__Fragmento seleccionado__
^^^^^^^^^^^^^^^^

La nostalgia estética del romanticismo evocó un misterioso e idealizado mundo medieval que, reinterpretado con mal gusto, ha ofrecido desde entonces la literatura y el arte más empalagosos.
Ocurre algo similar en nuestra era, en la que neo-románticos cibernéticos evocan máquinas retrotrónicas, vestimenta ochentera, motivos ciberpunk y una simbología que idealiza lo que nunca mereció demasiado la pena.
El retorno del vinilo lo atestigua en un contexto en que la Generación Z se apresura a comprender qué perdió la cultura pop al desaparecer una actividad tan evocadora para muchos de nosotros como el arte de crear nuestras propias carátulas de casete.
En mi caso, tuve buen maestro. Un hermano mayor melómano que se las ingenió para conseguir la música más oscura del momento y, cuando no era posible obtenerla de segunda mano, siempre era posible comprar cintas de cromo en oferta y ripear todo aquel repertorio. Quizá no habían llegado los años 90 y Barcelona estaba patas arriba, poniéndose guapa (decía la publicidad consistorial) para el evento.
Sueños analógicos entre niños digitales
A quienes vivimos la época (y nos beneficiamos del favor de tener acceso a música que generaba sentimiento de pertenencia, tal y como explora Nick Hornby en Alta fidelidad), nos resulta llamativo que los adolescentes precoces de hoy vayan por los desvanes desempolvando reproductores Walkman y MiniDisc.
La adoración hacia las carátulas de casete artesanales seguramente tendrá ya sus canales multitudinarios en redes sociales, mientras vinilos y tocadiscos alcanzan precios que causarán el arrepentimiento de todas aquellas tiendas de electrónica que se deshicieron del inventario anticuado de alta fidelidad por falta de ventas y el advenimiento de disco compacto y, finalmente, la desmaterialización.

^^^^^^^^^^^^^^^^

__Datos de entrada__
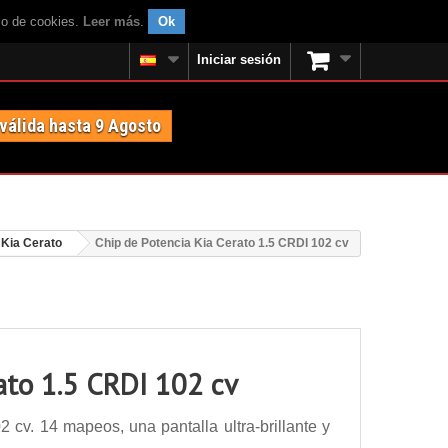
uso de cookies.
Leer más
.
Ok
Iniciar sesión
 válida hasta 9 Agosto
Kia Cerato
Chip de Potencia Kia Cerato 1.5 CRDI 102 cv
ato 1.5 CRDI 102 cv
cv. 14 mapeos, una pantalla ultra-brillante y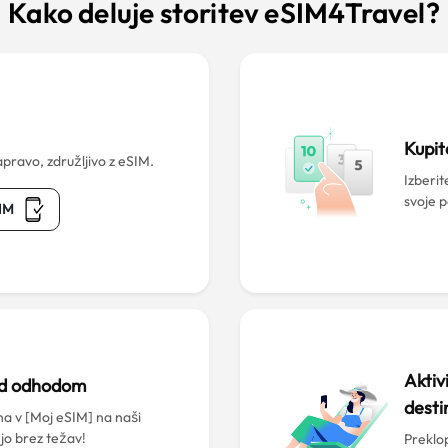
Kako deluje storitev eSIM4Travel?
?
Kupit
pravo, združljivo z eSIM.
Izberit
svoje 
SIM
Aktiv
ed odhodom
desti
a v [Moj eSIM] na naši
 jo brez težav!
Preklop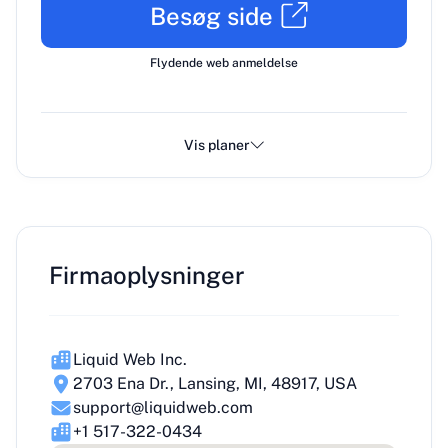
Besøg side
Flydende web anmeldelse
Vis planer
Firmaoplysninger
Liquid Web Inc.
2703 Ena Dr., Lansing, MI, 48917, USA
support@liquidweb.com
+1 517-322-0434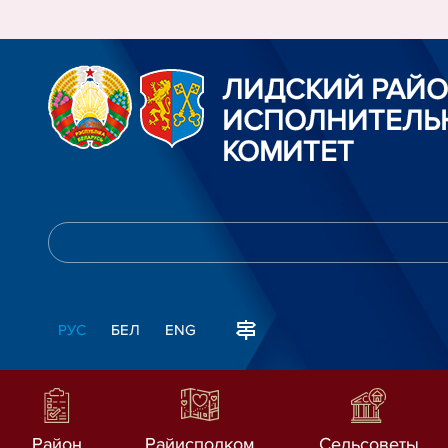
ЛИДСКИЙ РАЙ
ИСПОЛНИТЕЛЬ
КОМИТЕТ
РУС
БЕЛ
ENG
Район
Райисполком
Сельсоветы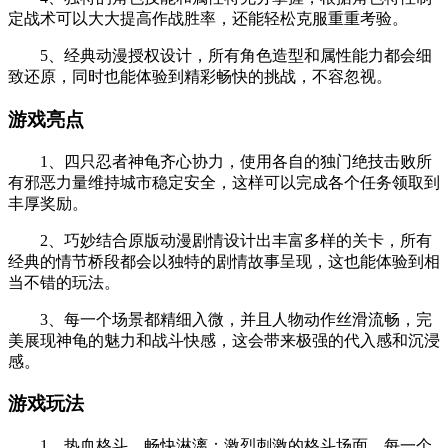
定战术可以大大提高作战胜率，还能轻松克服重重考验。
5、经典动漫授权设计，所有角色造型和属性能力都会细
致还原，同时也能体验到精彩畅快的挑战，不容忽视。
游戏亮点
1、四只忍者神龟齐心协力，使用各自的独门绝技击败所
有邪恶力量维持城市稳定安全，这样可以完成各个任务领取到
丰厚奖励。
2、巧妙结合原版动漫剧情设计出丰富多样的关卡，所有
经典的情节桥段都会以独特的剧情故事呈现，这也能体验到相
当不错的玩法。
3、每一个场景都精细入微，并且人物动作丝滑流畅，完
美展现神龟的魅力和战斗快感，这会带来极强的代入感和沉浸
感。
游戏玩法
1、热血格斗，畅快淋漓：激烈刺激的格斗场面，每一个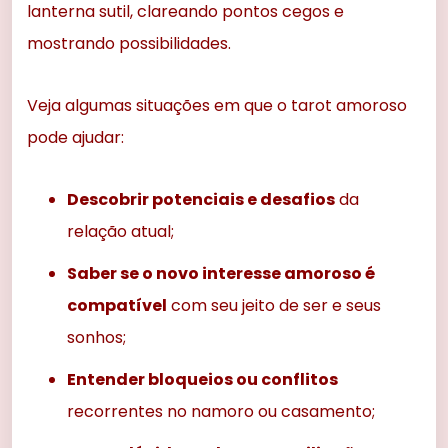
lanterna sutil, clareando pontos cegos e
mostrando possibilidades.
Veja algumas situações em que o tarot amoroso
pode ajudar:
Descobrir potenciais e desafios
da
relação atual;
Saber se o novo interesse amoroso é
compatível
com seu jeito de ser e seus
sonhos;
Entender bloqueios ou conflitos
recorrentes no namoro ou casamento;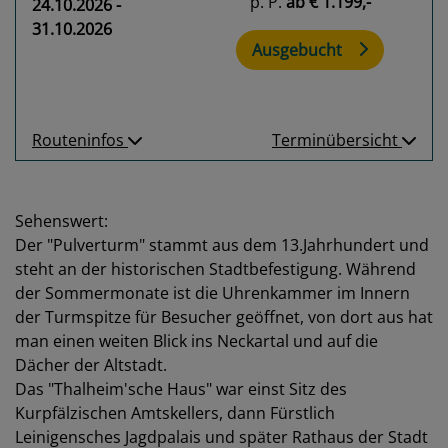
p. P.
ab
€ 1.199,-
24.10.2026 -
31.10.2026
Ausgebucht
Routeninfos
Terminübersicht
Sehenswert:
Der "Pulverturm" stammt aus dem 13.Jahrhundert und
steht an der historischen Stadtbefestigung. Während
der Sommermonate ist die Uhrenkammer im Innern
der Turmspitze für Besucher geöffnet, von dort aus hat
man einen weiten Blick ins Neckartal und auf die
Dächer der Altstadt.
Das "Thalheim'sche Haus" war einst Sitz des
Kurpfälzischen Amtskellers, dann Fürstlich
Leinigensches Jagdpalais und später Rathaus der Stadt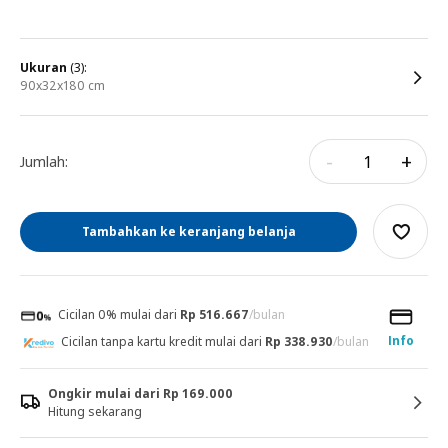
ukuran
(3):
90x32x180 cm
-
+
Jumlah:
Tambahkan ke keranjang belanja
Cicilan 0% mulai dari
Rp 516.667
/bulan
Info
Cicilan tanpa kartu kredit mulai dari
Rp 338.930
/bulan
Ongkir mulai dari Rp 169.000
Hitung sekarang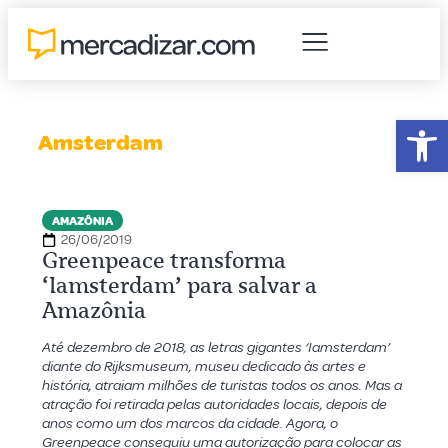
Abr
Amsterdam
AMAZÔNIA
26/06/2019
Greenpeace transforma
‘Iamsterdam’ para salvar a
Amazônia
Até dezembro de 2018, as letras gigantes ‘Iamsterdam’
diante do Rijksmuseum, museu dedicado às artes e
história, atraiam milhões de turistas todos os anos. Mas a
atração foi retirada pelas autoridades locais, depois de
anos como um dos marcos da cidade. Agora, o
Greenpeace conseguiu uma autorização para colocar as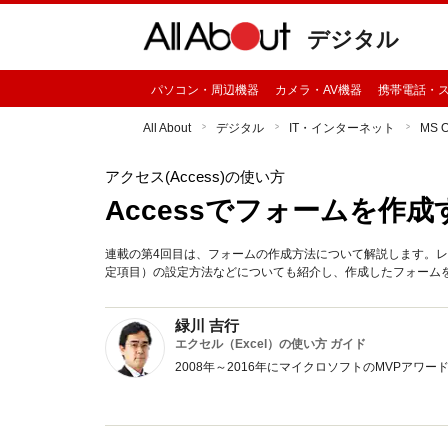
デジタル
パソコン・周辺機器
カメラ・AV機器
携帯電話・
All About
デジタル
IT・インターネット
MS 
アクセス(Access)の使い方
Accessでフォームを作
連載の第4回目は、フォームの作成方法について解説します。
定項目）の設定方法などについても紹介し、作成したフォーム
緑川 吉行
エクセル（Excel）の使い方 ガイド
2008年～2016年にマイクロソフトのMVPア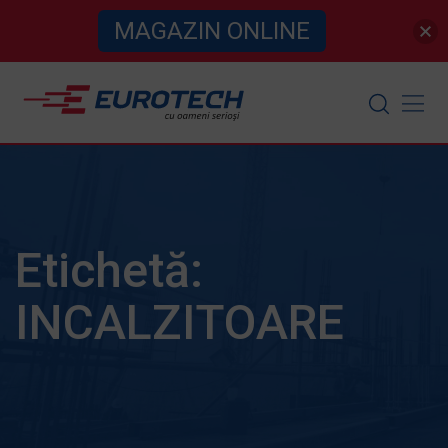
MAGAZIN ONLINE
Skip
to
content
Etichetă:
INCALZITOARE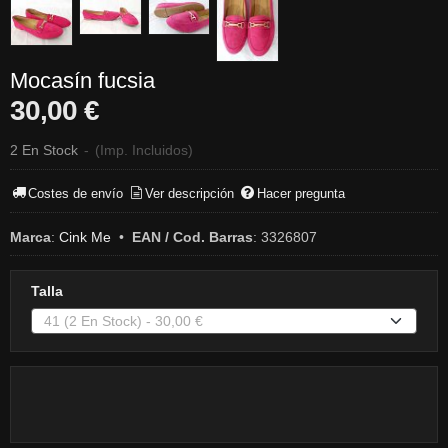
Mocasín fucsia
30,00 €
2 En Stock
-
(Imp. Incluidos)
Costes de envío
Ver descripción
Hacer pregunta
Marca
:
Cink Me
•
EAN / Cod. Barras
:
3326807
Talla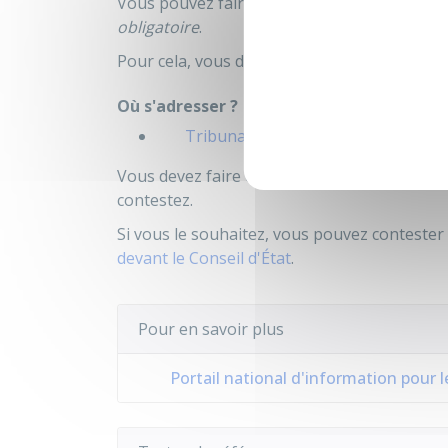
Vous pouvez faire appel de la décision rend
obligatoire
.
Pour cela, vous devez déposer un recours con
Où s'adresser ?
Tribunal administratif
Vous devez faire ce recours dans les 2 mois q
contestez.
Si vous le souhaitez, vous pouvez contester 
devant le Conseil d'État
.
Pour en savoir plus
Portail national d'information pour 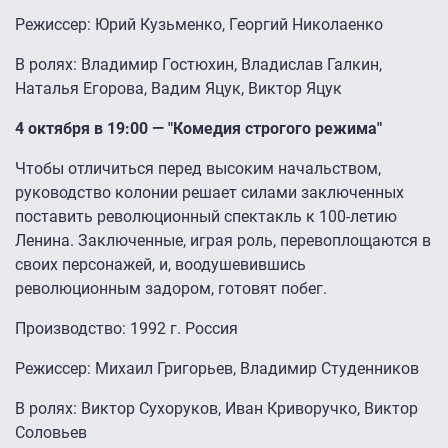
Режиссер: Юрий Кузьменко, Георгий Николаенко
В ролях: Владимир Гостюхин, Владислав Галкин,
Наталья Егорова, Вадим Яцук, Виктор Яцук
4 октября в 19:00 — "Комедия строгого режима"
Чтобы отличиться перед высоким начальством,
руководство колонии решает силами заключенных
поставить революционный спектакль к 100-летию
Ленина. Заключенные, играя роль, перевоплощаются в
своих персонажей, и, воодушевившись
революционным задором, готовят побег.
Производство: 1992 г. Россия
Режиссер: Михаил Григорьев, Владимир Студенников
В ролях: Виктор Сухоруков, Иван Криворучко, Виктор
Соловьев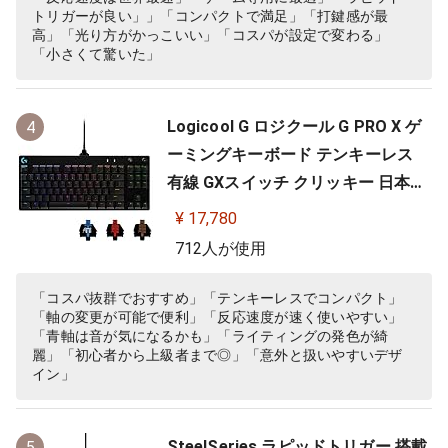
トリガーが良い」」「コンパクトで満足」「打鍵感が最
高」「光り方がかっこいい」「コスパが設定で変わる」
「小さくて驚いた」
Logicool G ロジクール G PRO X ゲ
4
ーミングキーボード テンキーレス
有線 GXスイッチ クリッキー 日本語
配列 LIGHTSYNC RGB 着脱式ケーブ
¥ 17,780
ル G-PKB-002 国内正規品 【 ファイ
712人が使用
ナルファンタジーXIV 推奨周辺機器
】
「コスパ抜群でおすすめ」「テンキーレスでコンパクト」
「軸の変更が可能で便利」「反応速度が速く使いやすい」
「青軸は音が気になるかも」「ライティングの発色が綺
麗」「初心者から上級者まで◎」「意外と扱いやすいデザ
イン」
SteelSeries ラピッドトリガー 搭載
5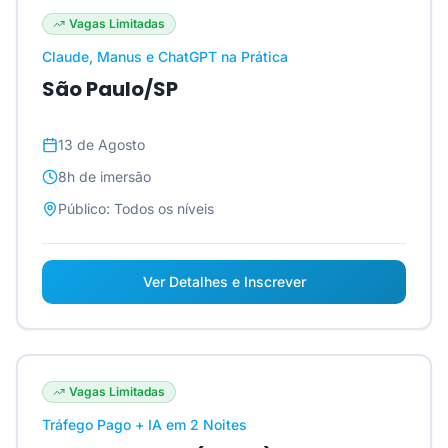
Vagas Limitadas
Claude, Manus e ChatGPT na Prática
São Paulo/SP
13 de Agosto
8h
de imersão
Público:
Todos os níveis
Ver Detalhes e Inscrever
Vagas Limitadas
Tráfego Pago + IA em 2 Noites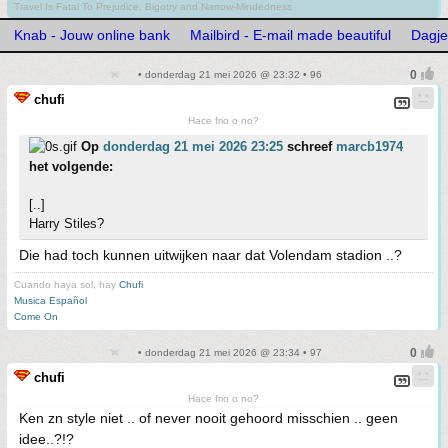
Travel Is Fatal To Prejudice, Bigotry and Narrow-Mindedness
Knab - Jouw online bank
Mailbird - E-mail made beautiful
Dagje
• donderdag 21 mei 2026 @ 23:32 • 96
chufi
Hace frio o no?
Op
donderdag 21 mei 2026 23:25
schreef
marcb1974
het volgende:
[..]
Harry Stiles?
Die had toch kunnen uitwijken naar dat Volendam stadion ..?
Cuando haya sol, hay
Chufi
Musica Español
Come On
• donderdag 21 mei 2026 @ 23:34 • 97
chufi
Hace frio o no?
Ken zn style niet .. of never nooit gehoord misschien .. geen
idee..?!?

^^^^^^^^^^^^^^^^

__Tareas por realizar__
**A.** Responde a estas preguntas sobre el fragmento acerca de la nostalgia:
(i) ¿Qué tipo de cintas se podía comprar en oferta?
(ii) ¿Qué autor y qué obra se citan a propósito del sentimiento de pertenencia?
(iii) ¿Qué reproductores desempolvan los adolescentes de hoy?
**B.** Cita del fragmento sobre la nostalgia el pasaje que empieza en las palabras "Sueños analógicos entre" y termina tras "finalmente, la desmaterialización.".

__Tus respuestas__
**A.**
(i) Cintas de cromo.
(ii) Nick Hornby y Alta fidelidad.
(iii) Reproductores Walkman y MiniDisc.

**B.**
Sueños analógicos entre niños digitales
A quienes vivimos la época (y nos beneficiamos del favor de tener acceso a música que generaba sentimiento de pertenencia, tal y como explora Nick Hornby en Alta fidelidad), nos resulta llamativo que los adolescentes precoces de hoy vayan por los desvanes desempolvando reproductores Walkman y MiniDisc.
La adoración hacia las carátulas de casete artesanales seguramente tendrá ya sus canales multitudinarios en redes sociales, mientras vinilos y tocadiscos alcanzan precios que causarán el arrepentimiento de todas aquellas tiendas de electrónica que se deshicieron del inventario anticuado de alta fidelidad por falta de ventas y el advenimiento de disco compacto y, finalmente, la desmaterialización.